I realize that I have completely failed to acknowledge my Boomer sister, Barbie, and her influence on my life. I am making this admission only in the safety of my own blog, L.I.L. (If this soul-baring confession goes viral, what’s a girl to do)? I never owned a Barbie. There, I’ve said it. No wonder my life has gone the way it has, and I have not yet found my Ken.
The only time I gingerly played with Barbie was at Kathleen Novak’s Philadelphia brick row house in fifth grade. Kathleen wanted to make Linda Sugarman jealous, so she gave me her friendship ring for a month and showed off her plastic Barbie puppet theater to me until Linda came around.
My parents were well into middle age when they produced me, and had been committed leftists (later rebranded “progressives”) since their early twenties. They had no use for dolls in general, or Barbie in particular. I was a Red Diaper Baby. If they had given me any dolls resembling adults, it would have been a Papa Joe Stalin doll—complete with a supporting cast of dolls to interrogate, accuse of political incorrectness, and execute by firing squad. Instead of a dollhouse, I would have gotten a plastic Siberian work camp.
Or maybe not. Although my parents distrusted every syllable of every word in the corrupt capitalist press—the New York Times as well as the Wall Street Journal—they were as naïve as babes in the wood about their ideological heroes. They didn’t want to believe Khrushchev’s revelations about Stalin’s massacres –a conservative guess is 20 million non-combatant “unnatural deaths”
So there was I, a Boomer girl child, blessedly free of Barbie and any invidious comparisons between my lumpy childhood self and her plastic beauty ideal.
But was I? My leftist, intellectual, community organizer/teacher mother was obsessed with my weight. Not in any useful way—like cooking healthy meals or exercising together—but as a politically incorrect crime I was committing against the proletariat. No social-climbing, country club parent could have been more offended by fat. She dragged me to a “weight specialist”—a scowling man whose left eye twitched—who yelled at me and told me that no one would ever love me and I would never be invited to the Senior Prom.
One time we were in the waiting room, where the inquisitor’s wife, an unfairly fleshy woman clad in black, weighed all the child culprits in public. Two women—mother and grandmother—emerged from the “weight specialist”‘s office, dragging a sobbing eight-year-old boy between them, like executioners on their way to the guillotine. They had discovered that he was hiding candy in his room; the weight doctor had staged an “intervention.”

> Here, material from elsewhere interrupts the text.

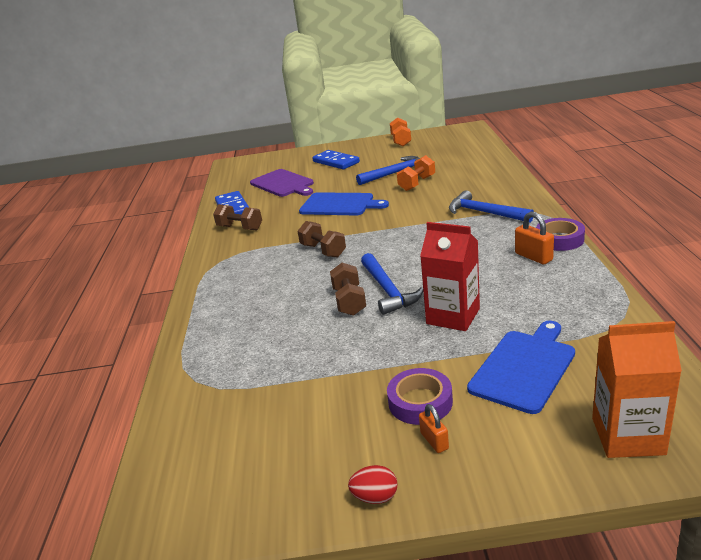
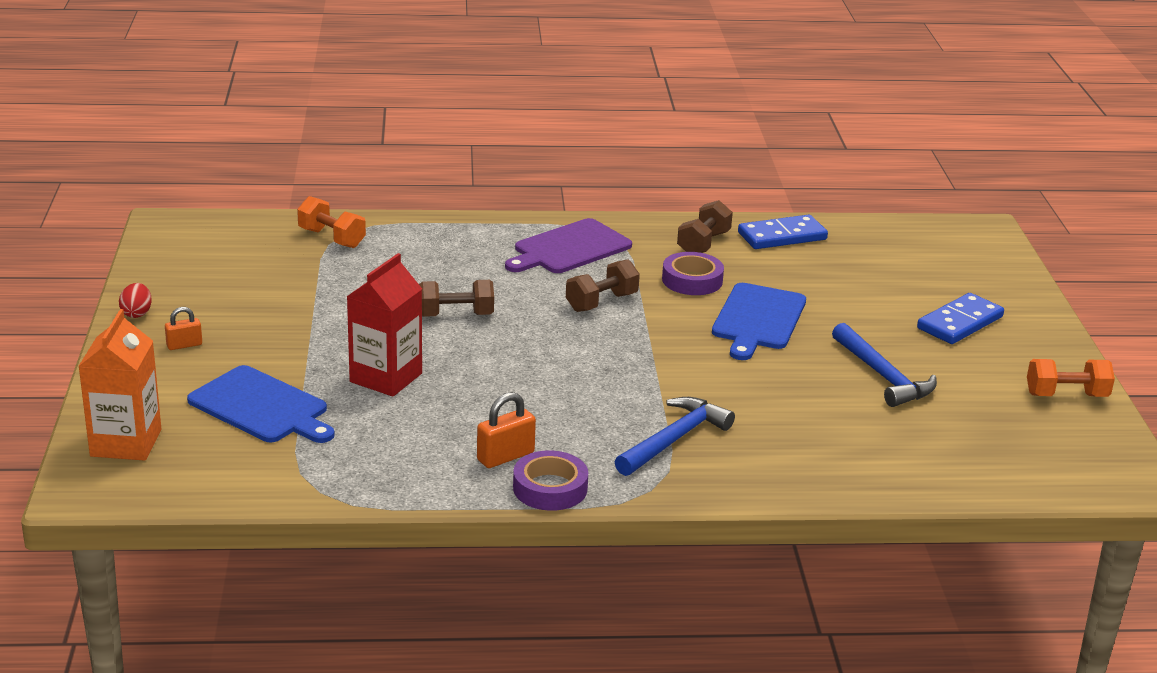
camera: 85 degrees right, 0 degrees up
purple cutting board [250,169,314,197] -> purple cutting board moved to [505,218,632,273]
blue hammer [361,253,423,315] -> none
purple tape [387,368,453,425] -> purple tape moved to [662,252,724,295]
orange dumbbell [397,155,435,191] -> orange dumbbell moved to [297,196,366,248]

Another time, my progressive parent refused to walk on the same side of the street as me because of my weight.
Although she dressed me in Sears Bargain Basement navy blue jumpers that made me look like a student in uniform at the local parochial school, she once took me to buy a dress on the third floor. The saleslady was so distressed by my mother’s disgust that she spoke in my defense. “This child at least has a neck,” she said. “I see children with no neck.”
If I actually had had a Barbie doll, maybe she could have taught me to be the star of my own show. At least I could have dismembered her, befriended her, or invented my own cathartic scenarios with her, like the thousands of children that Mattel has studied for product information.
A boomer friend recently schlepped me to hear a feminist singing group, all boomer women. They did a refrain about models and advertising. “Oh, please don’t make me hate my body,” they warbled pathetically.
Barbie, the world’s most successful female boomer, would have stamped her permanently pointed foot in sheer frustration at their powerlessness. Barbie never begs a break from her environment–she just changes her clothes and she goes from rock star to brain surgeon faster than Clark Kent and Superman. She’s always had Ken right where she wants him. There’s a lesson here for all of us. I’m just still trying to figure out what it is.